Здоровый (сдоровъ, сторовъ). В древности это слово, означающее этимологически «из хорошего дерева», означало «благополучный», «успешный», входило в состав устойчивого сочетания здоровъ добръ (ср.: подобру-поздорову). Например, в Новгородской четвёртой летописи (в статье 1292 года) есть такой поразительный пример: и приидоша вси здорови, но ранени, а Иванъ Клекачевичь привезенъ преставися с тои раны. Даже смертельно раненный воин может быть «здоровым» — ведь он выиграл битву!
Принимать (приимати). У этого слова в древнерусском было много значений, причём оно, как и упомянутые выше слова «передний» и «задний», могло значить противоположные вещи: как собственно «принимать» (гостеприимно), так и, наоборот, «арестовывать». Впрочем, в последнее время такое жаргонное значение появилось опять: «ребят приняли» можно услышать и в современном бандитском фильме. В «Истории иудейской войны» Иосифа Флавия, переведённой, возможно, на Руси, утверждается, что один персонаж «лучших» людей «принимал», а «злых» тоже «принимал». В греческом тексте этой фразы нет. Если текст не испорчен, то это свидетельство того, как русские люди могли легко понимать слово в разных значениях в одинаковом контексте (и, вероятно, каламбурить).
Присягнуть (присягнути). Голландский исследователь Де-Влаам видел в берестяной грамоте № 724 XII века (где начальник отряда жалуется, что «осмь», то есть восьмёрка воинов, «высягла») антоним к присягнути, то есть «воины сложили присягу». Версия красивая и идеально подходящая к контексту, но неверная. В древнерусском языке слово присягнути могло значить только «прикоснуться», «дотронуться» (ср.: осязание, досягать). Новое значение «поклясться (в верности)» появилось у него только в XVI веке под влиянием польского przysięgać.
Убить (убити). Раньше это слово могло значить не только «убить до смерти», но и «поколотить». Одно из самых жутких дошедших до нас берестяных писем — послание «с плачем» от женщины к влиятельному родственнику: «Избил (убиле) меня пасынок и выгнал со двора. Велишь ли мне ехать в город? Или сам поезжай сюда. Я избита (убита есьмъ)».

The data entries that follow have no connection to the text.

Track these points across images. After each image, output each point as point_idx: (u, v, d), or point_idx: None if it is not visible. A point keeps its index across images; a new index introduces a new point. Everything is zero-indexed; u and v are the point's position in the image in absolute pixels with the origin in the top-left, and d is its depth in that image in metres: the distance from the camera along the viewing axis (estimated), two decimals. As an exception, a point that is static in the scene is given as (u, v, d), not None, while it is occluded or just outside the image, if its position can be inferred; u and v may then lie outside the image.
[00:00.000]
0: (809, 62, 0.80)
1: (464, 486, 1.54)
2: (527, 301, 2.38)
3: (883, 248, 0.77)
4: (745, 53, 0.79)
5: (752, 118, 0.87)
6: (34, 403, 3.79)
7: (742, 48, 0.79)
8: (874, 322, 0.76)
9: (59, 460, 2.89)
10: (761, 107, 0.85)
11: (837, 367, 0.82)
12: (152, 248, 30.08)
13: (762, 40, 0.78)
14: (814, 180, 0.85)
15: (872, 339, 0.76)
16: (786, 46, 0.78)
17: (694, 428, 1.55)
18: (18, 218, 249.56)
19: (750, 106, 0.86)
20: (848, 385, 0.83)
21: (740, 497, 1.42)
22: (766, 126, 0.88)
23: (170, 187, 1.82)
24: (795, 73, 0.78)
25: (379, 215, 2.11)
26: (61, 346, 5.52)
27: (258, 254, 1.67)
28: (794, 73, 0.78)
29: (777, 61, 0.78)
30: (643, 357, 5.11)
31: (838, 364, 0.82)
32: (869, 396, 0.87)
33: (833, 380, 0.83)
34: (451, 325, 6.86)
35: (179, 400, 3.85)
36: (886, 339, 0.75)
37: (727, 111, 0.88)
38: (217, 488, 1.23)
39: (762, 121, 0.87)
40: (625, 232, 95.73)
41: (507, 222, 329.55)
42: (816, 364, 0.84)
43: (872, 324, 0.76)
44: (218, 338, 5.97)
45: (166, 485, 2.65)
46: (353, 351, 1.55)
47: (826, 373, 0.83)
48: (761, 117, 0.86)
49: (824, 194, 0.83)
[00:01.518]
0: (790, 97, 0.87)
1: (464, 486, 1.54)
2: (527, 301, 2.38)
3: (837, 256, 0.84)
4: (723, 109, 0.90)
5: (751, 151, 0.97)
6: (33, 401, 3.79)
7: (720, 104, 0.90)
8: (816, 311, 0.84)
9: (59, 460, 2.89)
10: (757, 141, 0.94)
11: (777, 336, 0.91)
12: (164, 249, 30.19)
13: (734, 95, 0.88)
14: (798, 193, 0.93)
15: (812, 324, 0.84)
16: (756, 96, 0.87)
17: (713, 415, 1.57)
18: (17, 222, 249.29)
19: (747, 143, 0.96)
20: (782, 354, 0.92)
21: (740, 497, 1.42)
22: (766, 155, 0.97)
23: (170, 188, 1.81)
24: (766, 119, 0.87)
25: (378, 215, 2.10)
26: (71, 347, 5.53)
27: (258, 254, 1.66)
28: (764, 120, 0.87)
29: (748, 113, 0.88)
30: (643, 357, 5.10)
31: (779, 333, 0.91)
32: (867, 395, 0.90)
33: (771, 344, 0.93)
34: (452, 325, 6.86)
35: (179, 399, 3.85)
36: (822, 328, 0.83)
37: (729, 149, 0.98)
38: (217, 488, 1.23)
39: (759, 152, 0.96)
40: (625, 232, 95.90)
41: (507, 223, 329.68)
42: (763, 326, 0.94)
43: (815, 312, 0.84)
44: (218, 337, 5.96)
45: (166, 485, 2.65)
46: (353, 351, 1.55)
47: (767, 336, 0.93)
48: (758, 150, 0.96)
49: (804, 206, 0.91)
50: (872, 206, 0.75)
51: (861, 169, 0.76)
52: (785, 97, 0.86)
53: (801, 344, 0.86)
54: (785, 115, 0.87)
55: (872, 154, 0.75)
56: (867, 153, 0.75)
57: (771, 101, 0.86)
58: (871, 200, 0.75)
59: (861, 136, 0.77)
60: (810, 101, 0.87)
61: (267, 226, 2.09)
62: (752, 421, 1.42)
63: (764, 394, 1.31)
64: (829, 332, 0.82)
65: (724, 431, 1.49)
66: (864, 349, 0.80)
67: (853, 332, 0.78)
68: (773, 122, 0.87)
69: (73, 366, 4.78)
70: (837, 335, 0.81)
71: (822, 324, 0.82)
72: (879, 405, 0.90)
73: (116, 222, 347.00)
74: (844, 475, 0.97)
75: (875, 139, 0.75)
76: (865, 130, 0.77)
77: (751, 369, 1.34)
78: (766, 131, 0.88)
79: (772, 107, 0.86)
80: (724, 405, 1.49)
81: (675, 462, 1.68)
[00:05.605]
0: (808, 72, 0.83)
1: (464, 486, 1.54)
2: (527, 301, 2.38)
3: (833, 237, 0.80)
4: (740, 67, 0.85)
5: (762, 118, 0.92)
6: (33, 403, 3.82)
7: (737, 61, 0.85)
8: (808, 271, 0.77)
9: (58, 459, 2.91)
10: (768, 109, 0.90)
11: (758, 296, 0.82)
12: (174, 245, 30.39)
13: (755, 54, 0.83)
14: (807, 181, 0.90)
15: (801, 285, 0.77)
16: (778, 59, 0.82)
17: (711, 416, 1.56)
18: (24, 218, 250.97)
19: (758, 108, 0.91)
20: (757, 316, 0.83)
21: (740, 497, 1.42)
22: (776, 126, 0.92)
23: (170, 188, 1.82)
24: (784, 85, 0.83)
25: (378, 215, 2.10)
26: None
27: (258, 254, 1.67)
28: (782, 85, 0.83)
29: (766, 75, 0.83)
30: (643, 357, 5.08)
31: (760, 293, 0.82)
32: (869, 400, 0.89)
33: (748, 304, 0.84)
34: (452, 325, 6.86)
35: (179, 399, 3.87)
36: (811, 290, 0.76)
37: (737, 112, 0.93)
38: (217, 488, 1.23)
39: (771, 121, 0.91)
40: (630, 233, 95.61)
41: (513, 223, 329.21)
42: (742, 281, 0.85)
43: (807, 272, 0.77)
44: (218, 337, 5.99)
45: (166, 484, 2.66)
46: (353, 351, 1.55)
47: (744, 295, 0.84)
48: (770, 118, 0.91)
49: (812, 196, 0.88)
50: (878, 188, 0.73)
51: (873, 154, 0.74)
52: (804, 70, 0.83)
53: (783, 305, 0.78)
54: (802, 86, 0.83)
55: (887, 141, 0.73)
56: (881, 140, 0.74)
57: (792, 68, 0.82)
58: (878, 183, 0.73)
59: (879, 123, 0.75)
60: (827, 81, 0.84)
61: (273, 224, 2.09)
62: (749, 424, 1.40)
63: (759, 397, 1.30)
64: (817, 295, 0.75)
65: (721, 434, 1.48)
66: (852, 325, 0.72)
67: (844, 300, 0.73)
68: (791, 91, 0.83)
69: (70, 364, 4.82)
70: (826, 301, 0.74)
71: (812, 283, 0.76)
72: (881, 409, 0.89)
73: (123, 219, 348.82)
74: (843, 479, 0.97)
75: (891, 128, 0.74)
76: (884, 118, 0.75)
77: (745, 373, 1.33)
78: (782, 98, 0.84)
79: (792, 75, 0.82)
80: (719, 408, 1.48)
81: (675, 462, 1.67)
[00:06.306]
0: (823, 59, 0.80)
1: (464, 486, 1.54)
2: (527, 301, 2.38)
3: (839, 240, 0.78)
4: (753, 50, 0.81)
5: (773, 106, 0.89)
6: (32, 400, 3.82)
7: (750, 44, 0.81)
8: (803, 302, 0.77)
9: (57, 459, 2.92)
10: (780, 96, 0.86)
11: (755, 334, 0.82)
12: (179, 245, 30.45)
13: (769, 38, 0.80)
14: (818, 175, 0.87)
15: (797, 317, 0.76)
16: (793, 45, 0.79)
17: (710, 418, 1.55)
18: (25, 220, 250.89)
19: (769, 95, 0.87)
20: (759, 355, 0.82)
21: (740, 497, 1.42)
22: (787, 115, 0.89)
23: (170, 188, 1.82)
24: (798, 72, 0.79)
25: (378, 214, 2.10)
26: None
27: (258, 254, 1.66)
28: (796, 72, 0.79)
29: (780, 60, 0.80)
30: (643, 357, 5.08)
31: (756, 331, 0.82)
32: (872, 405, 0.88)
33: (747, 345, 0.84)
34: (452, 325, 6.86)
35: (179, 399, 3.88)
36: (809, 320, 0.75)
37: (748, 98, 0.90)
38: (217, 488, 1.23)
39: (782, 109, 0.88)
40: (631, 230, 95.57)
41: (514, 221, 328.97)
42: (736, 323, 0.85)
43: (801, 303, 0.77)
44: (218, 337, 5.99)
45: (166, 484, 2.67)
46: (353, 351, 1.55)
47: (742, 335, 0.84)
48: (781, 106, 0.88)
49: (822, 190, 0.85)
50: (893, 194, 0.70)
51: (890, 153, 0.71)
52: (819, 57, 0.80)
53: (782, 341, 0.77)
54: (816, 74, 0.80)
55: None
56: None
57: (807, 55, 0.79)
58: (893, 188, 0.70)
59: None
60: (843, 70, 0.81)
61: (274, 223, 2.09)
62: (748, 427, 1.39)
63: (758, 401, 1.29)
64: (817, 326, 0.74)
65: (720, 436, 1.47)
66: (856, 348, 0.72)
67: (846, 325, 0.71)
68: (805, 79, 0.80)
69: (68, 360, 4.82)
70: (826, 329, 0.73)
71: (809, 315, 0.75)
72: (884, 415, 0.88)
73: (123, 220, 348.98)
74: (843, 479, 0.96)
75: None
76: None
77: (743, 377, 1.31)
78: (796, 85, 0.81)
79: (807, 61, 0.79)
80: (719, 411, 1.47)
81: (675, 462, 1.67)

Хотеть (хотѣти). Раньше это слово было, в частности, вспомогательным глаголом, обозначающим будущее время (конструкции «буду делать» ещё не было) или что-то неотвратимое. «Хотеть» можно было довольно необычных вещей. В «Повести временных лет» (статья 997 года) осаждённые горожане жалуются: се уже хочемъ померети отъ глада, а отъ князя помочи нѣту. Умереть от голода они, конечно же, не хотят, просто говорят, что это вот-вот произойдёт, если ничего не поменяется.
Целовать (цѣловати). Наши далёкие предки не обязательно имели в виду лобзание (прикосновения губ) — слово это означало «приветствовать» (буквально «желать быть целым») и носило, вероятно, даже несколько литературный оттенок. В найденной в прошлом году грамоте купец обсуждает с компаньоном возможные убытки: «А если испортишь товар, пусть будет ни тебе, ни мне. И целую тебя», то есть, конечно же, просто «приветствую». Было слово «целовь» (цѣлъвь), «приветствие», которое тоже один раз встретилось в начале письма. Были определённые контексты, в которых этот глагол подразумевал физический контакт, — это те, где речь идёт о приложении к кресту и иконам, особенно в знак клятвы (на страницах летописей князья постоянно «целуют» крест или Богородицу, клянясь соблюдать договор, а потом нередко «целование» нарушают). Но и здесь это производная от основного значения — «поклоняться, чтить».